-- What the task asks --
The word "right" occurs in some of the lines below; copy each of those lines.

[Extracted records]
··········
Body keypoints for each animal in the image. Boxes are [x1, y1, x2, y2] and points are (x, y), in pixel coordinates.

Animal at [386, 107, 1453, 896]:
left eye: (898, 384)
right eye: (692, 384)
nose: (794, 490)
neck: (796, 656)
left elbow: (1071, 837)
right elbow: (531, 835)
··········
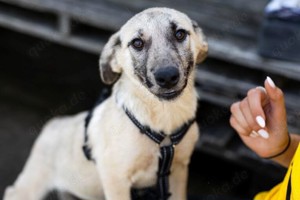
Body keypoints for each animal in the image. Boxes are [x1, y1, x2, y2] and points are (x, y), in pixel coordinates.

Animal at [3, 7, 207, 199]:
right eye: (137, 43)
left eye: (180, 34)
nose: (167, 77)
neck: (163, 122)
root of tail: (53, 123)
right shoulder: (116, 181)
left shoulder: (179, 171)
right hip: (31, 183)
··········
-- Expected answer --
right eye: (692, 384)
right elbow: (531, 835)
right eye: (137, 43)
right shoulder: (116, 181)
right hip: (31, 183)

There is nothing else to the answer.